En la Amazonía, donde vive desde hace nueve años, ve que, sobre todo a partir del proceso de preparación del Sínodo, “se está construyendo una Iglesia que camina con la gente y que también forma parte de la gente”, donde se ha hecho posible “percibir más esta presencia de la mujer en la vida de la Iglesia, en la sociedad, y también percibir, a partir de las voces de las mujeres, cuánto dolor y sufrimiento han padecido las mujeres de la Pan-Amazonía”. La religiosa destaca que “el tema del abuso, la explotación sexual, la trata de personas, el feminicidio, son gritos inmensos que hemos escuchado”. En su trabajo en la Red Um Grito pela Vida, percibe “el rostro de Jesús, la presencia de Dios, el rostro sufriente en la presencia de las mujeres que están en situaciones de trata, en situaciones de abuso, en situaciones de explotación sexual”.
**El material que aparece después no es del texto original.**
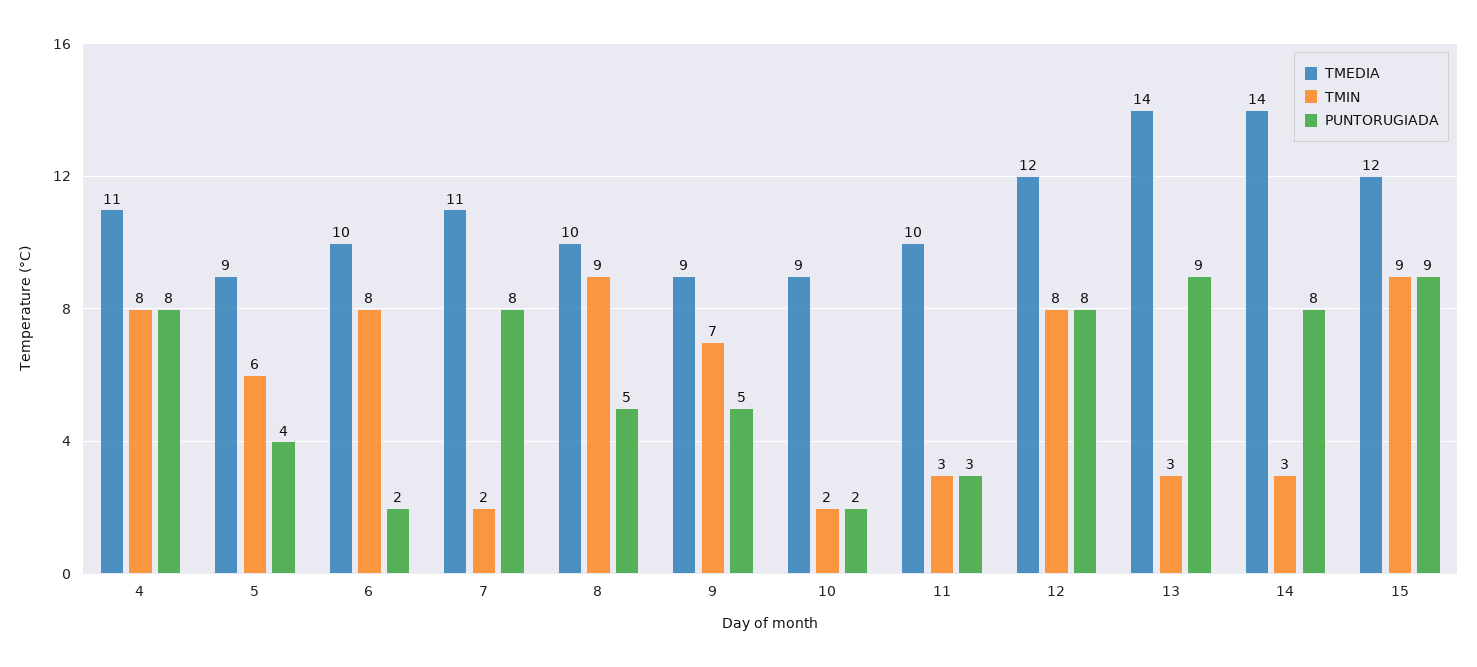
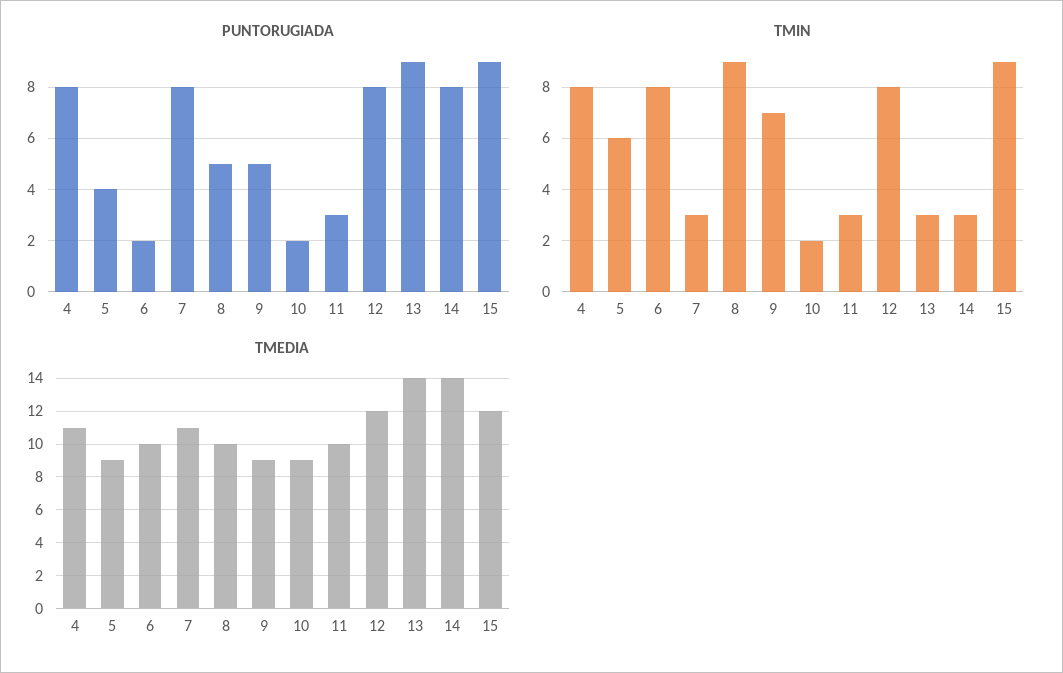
  {
    "TMEDIA": {
      "4": 11,
      "5": 9,
      "6": 10,
      "7": 11,
      "8": 10,
      "9": 9,
      "10": 9,
      "11": 10,
      "12": 12,
      "13": 14,
      "14": 14,
      "15": 12
    },
    "TMIN": {
      "4": 8,
      "5": 6,
      "6": 8,
-     "7": 2,
+     "7": 3,
      "8": 9,
      "9": 7,
      "10": 2,
      "11": 3,
      "12": 8,
      "13": 3,
      "14": 3,
      "15": 9
    },
    "PUNTORUGIADA": {
      "4": 8,
      "5": 4,
      "6": 2,
      "7": 8,
      "8": 5,
      "9": 5,
      "10": 2,
      "11": 3,
      "12": 8,
      "13": 9,
      "14": 8,
      "15": 9
    }
  }

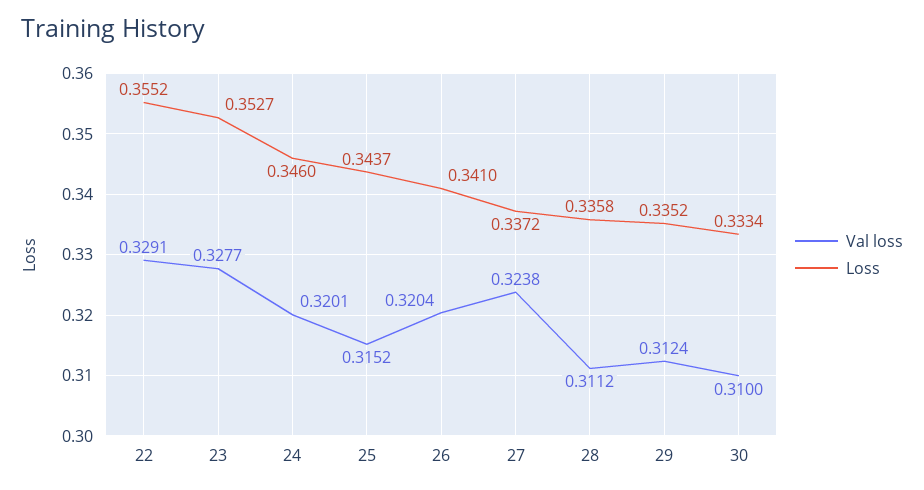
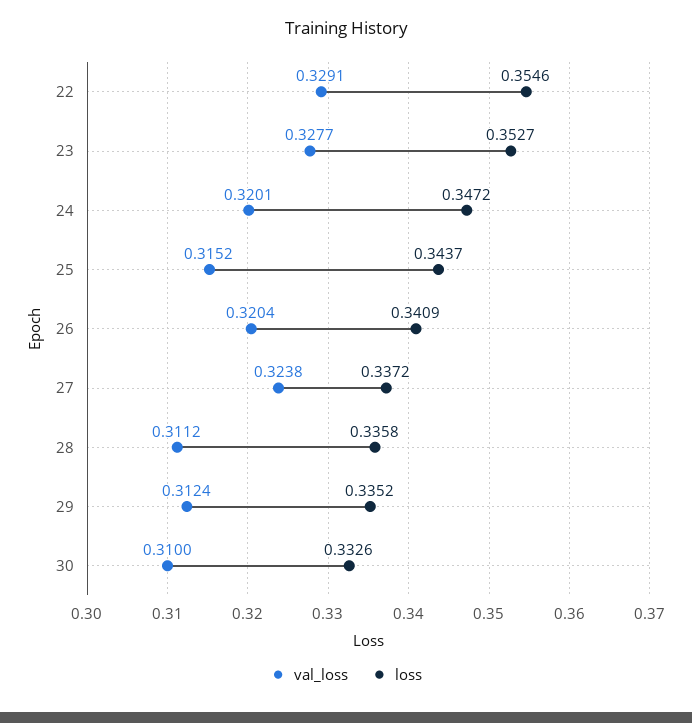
  {
    "Val loss": {
      "22": 0.3291,
      "23": 0.3277,
      "24": 0.3201,
      "25": 0.3152,
      "26": 0.3204,
      "27": 0.3238,
      "28": 0.3112,
      "29": 0.3124,
      "30": 0.31
    },
    "Loss": {
-     "22": 0.3552,
+     "22": 0.3546,
      "23": 0.3527,
-     "24": 0.346,
+     "24": 0.3472,
      "25": 0.3437,
-     "26": 0.341,
+     "26": 0.3409,
      "27": 0.3372,
      "28": 0.3358,
      "29": 0.3352,
-     "30": 0.3334
+     "30": 0.3326
    }
  }

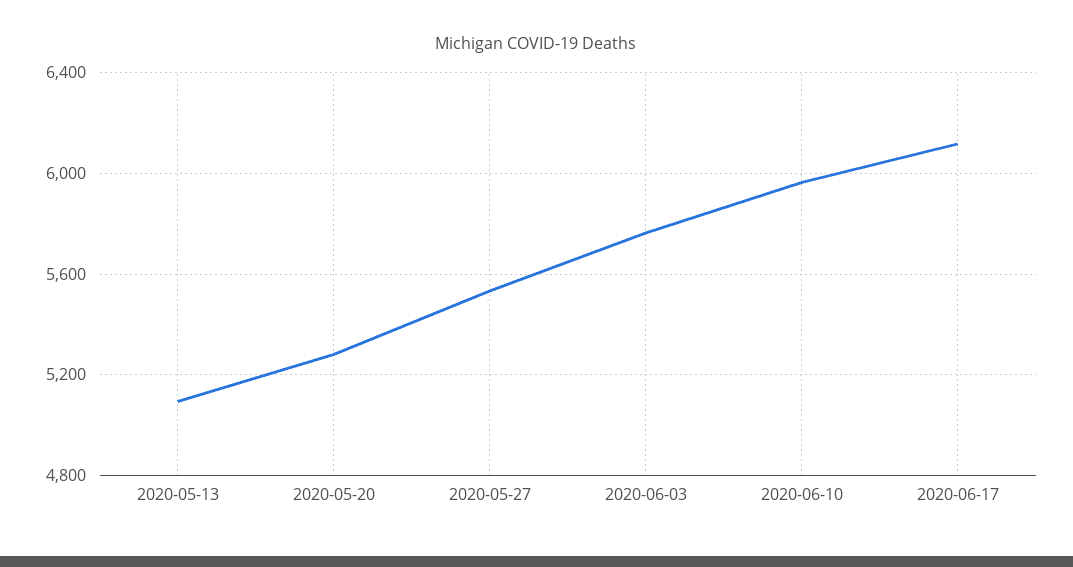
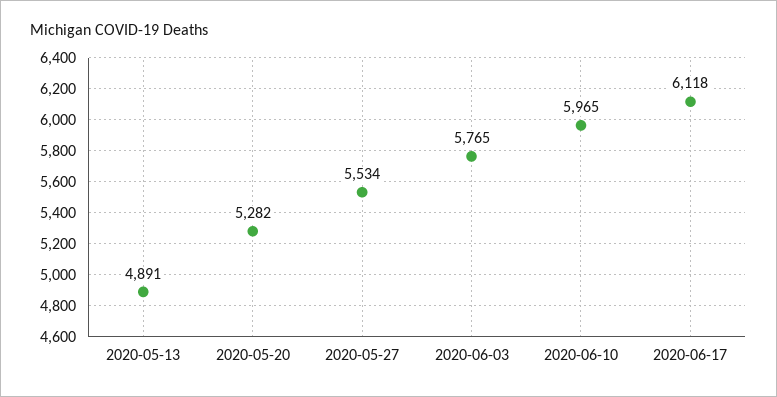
  {
-   "2020-05-13": 5100,
+   "2020-05-13": 4891,
    "2020-05-20": 5282,
    "2020-05-27": 5534,
    "2020-06-03": 5765,
    "2020-06-10": 5965,
    "2020-06-17": 6118
  }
Rose Bertoldo dice que su misión es “ser esta presencia, ayudar, contribuir para que estas mujeres salgan de esta situación de violencia, reconstruyan sus vidas, que puedan también retomar, porque cada mujer es única, cada niña es única, y cada mujer revela la imagen de este Dios lleno de ternura, lleno de amor”. Por eso, “celebrar el 8 de marzo es revigorar, recordar toda la historia de la lucha de las mujeres y seguir creyendo”, insiste. Junto a ello, subraya la necesidad de la formación de otras mujeres “que puedan contribuir a los cambios, especialmente en lo que se refiere a la inclusión, de ser una presencia activa, efectiva y afectiva en los espacios eclesiales, pero también en muchos otros espacios de lucha, de construcción de la dignidad, no sólo de las mujeres, sino de todas las personas”.